Crucially, though, the FCA states that it expects a firm to have an active place of business in the UK. It will typically not suffice if a firm’s local presence has little or nothing more than a brass plate/UK registered address.

The FCA also expects senior managers who are directly involved in managing the firm’s UK activities to spend an adequate and proportionate amount of their time in the UK to ensure those activities are suitably controlled. At this stage, the FCA does not take a prescriptive approach to what “adequate and proportionate amount of time in the UK” means in any given circumstances, giving itself flexibility to take account of firm-specific factors.

In the feedback statement to the approach document, the FCA notes that some respondents queried if the FCA should have any expectation of UK establishment at all and requested “services passporting” to be re-introduced. The FCA’s response is of course that its expectation that firms have a UK establishment is based on the existing standards for authorisation and its need to be able to effectively supervise a firm’s UK activities.

Subsidiarisation

While the FCA sees a higher risk of harm from a UK branch as opposed to a subsidiary, it will not necessarily be the case that an international firm needs to set up a local UK subsidiary. The FCA states that its approach is intended to be broad enough to be relevant to firms from different sectors, operating different business models, subject to different rules, and from different countries and that it will assess firms on a case-by-case basis. This is not necessarily much comfort to firms whose business model is predicated upon a hub in the EEA with no local presence in the UK. In many instances subsidiarisation may be to the firm’s favour in any event and avoid the complication of the FCA making assessments on capital requirements, which are intertwined with the whole of the firm’s EEA business.

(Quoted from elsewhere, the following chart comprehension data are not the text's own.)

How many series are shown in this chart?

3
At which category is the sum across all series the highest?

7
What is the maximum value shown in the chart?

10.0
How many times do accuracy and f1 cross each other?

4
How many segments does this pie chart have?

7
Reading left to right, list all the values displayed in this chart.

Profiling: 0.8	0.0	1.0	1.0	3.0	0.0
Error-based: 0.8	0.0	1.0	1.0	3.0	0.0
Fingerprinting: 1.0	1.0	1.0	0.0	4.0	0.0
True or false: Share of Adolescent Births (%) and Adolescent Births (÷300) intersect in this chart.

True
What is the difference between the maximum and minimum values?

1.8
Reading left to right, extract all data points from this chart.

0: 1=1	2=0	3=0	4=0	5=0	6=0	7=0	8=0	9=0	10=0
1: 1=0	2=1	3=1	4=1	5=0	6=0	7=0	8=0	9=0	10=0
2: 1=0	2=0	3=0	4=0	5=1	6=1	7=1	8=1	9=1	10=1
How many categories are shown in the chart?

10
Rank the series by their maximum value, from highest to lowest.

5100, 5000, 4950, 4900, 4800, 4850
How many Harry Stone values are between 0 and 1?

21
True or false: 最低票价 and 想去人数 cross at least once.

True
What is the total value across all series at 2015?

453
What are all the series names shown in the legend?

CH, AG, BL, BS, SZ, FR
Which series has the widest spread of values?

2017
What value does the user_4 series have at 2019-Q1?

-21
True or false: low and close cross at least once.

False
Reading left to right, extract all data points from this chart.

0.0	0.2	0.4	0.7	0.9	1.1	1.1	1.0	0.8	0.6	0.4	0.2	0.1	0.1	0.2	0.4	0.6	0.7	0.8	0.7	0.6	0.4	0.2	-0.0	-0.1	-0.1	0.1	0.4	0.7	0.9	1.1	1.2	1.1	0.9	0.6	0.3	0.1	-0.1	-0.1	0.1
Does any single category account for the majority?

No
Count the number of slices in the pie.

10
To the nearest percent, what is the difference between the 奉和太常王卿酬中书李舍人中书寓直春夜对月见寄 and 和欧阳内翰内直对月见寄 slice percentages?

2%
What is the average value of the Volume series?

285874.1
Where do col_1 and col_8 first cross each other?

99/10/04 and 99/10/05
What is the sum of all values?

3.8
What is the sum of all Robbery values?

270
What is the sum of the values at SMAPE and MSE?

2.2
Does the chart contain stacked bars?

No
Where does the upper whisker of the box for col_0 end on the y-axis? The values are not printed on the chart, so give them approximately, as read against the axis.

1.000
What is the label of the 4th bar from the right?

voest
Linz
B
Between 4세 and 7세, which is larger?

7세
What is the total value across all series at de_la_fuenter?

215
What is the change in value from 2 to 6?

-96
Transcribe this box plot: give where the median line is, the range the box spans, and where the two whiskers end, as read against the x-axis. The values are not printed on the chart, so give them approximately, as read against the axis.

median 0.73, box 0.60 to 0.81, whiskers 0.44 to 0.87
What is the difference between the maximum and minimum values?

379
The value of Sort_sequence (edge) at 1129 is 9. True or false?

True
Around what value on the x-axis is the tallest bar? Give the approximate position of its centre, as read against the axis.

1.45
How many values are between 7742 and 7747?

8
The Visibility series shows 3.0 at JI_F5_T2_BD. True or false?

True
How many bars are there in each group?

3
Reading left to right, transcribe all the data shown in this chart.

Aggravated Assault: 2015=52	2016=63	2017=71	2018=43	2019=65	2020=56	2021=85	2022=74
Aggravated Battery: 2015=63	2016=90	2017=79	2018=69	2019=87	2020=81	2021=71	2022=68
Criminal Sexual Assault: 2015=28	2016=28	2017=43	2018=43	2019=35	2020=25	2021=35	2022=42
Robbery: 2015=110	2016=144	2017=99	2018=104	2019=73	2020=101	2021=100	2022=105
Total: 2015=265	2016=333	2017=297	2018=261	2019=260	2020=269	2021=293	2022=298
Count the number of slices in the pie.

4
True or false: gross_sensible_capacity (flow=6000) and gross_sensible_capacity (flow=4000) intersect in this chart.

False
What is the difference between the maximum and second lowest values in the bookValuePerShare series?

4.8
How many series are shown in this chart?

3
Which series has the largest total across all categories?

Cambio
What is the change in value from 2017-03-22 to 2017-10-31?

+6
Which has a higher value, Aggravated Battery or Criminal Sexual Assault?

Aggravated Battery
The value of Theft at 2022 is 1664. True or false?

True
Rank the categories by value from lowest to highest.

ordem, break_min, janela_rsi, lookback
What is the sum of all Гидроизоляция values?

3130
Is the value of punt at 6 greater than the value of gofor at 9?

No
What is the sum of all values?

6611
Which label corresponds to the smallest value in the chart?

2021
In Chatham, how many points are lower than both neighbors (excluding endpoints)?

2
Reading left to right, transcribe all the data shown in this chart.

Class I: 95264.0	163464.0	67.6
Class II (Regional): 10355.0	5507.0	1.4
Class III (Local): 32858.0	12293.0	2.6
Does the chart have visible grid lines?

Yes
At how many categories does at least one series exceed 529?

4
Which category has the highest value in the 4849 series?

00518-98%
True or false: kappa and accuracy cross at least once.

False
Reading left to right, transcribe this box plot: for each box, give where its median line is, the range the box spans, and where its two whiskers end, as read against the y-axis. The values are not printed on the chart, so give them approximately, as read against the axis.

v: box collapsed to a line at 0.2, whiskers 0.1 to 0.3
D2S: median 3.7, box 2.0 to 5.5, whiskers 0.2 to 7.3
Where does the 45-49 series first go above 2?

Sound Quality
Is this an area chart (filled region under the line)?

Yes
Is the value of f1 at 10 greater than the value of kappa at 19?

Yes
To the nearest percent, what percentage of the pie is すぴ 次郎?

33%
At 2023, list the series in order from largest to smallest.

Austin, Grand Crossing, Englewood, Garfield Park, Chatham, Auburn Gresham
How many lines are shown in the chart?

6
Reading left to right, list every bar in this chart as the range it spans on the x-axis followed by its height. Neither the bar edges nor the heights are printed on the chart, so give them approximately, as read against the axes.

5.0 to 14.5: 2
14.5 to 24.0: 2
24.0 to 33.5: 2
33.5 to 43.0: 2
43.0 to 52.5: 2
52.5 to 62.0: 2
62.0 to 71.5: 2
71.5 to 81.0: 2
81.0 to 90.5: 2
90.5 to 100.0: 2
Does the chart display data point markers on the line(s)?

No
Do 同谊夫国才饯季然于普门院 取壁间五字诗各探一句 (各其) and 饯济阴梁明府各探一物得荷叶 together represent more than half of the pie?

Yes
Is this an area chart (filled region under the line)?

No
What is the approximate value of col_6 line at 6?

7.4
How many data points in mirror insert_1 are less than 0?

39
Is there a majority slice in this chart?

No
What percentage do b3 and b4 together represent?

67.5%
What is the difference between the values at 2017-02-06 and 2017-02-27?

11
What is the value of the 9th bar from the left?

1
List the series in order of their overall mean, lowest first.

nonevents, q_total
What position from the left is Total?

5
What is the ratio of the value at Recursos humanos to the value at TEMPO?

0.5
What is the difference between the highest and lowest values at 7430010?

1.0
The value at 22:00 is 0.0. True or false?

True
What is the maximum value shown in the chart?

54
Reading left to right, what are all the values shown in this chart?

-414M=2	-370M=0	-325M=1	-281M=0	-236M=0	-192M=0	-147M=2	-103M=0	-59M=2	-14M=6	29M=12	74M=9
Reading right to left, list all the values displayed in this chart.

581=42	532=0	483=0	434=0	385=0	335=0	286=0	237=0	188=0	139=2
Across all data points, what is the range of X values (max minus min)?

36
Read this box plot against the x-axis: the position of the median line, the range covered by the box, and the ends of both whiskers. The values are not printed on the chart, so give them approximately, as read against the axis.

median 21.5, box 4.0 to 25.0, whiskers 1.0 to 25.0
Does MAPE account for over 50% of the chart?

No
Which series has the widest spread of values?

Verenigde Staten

What is clear is that the need to relocate or hire staff in the UK (whether through a branch or subsidiary)  will depend largely on the outcome of negotiation with the FCA and will need to be set out in considerable detail in the business plan which is filed with the firm’s application for authorisation. These plans will need to be realistic in light of the approach document.

Since it seems highly unlikely that the FCA will be prepared to authorise EEA firms operating in the UK on an entirely remote basis some may be well advised to use their time in the TPR to reassess the scope of the UK regulatory perimeter and whether they might be able to position their business model to stay outside the UK regime, perhaps with some adjustments. Just because a firm previously determined that is should passport into the UK under the relevant EU sectoral directive while the UK was an EU member state does not necessarily mean that it would always be deemed to be conducting business in the UK under the UK’s Financial Services and Markets Act 2000 from a perimeter point of view. This is a different test.

In any event, even if a firm is within the UK perimeter and will require a licence as it leaves the TPR, in order to avoid approaching the negotiation table with an open cheque book, firms would be well advised to seek advice and formulate their proposals at this stage based upon FCA’s range of tolerance to business models it has authorised in the past in their sector.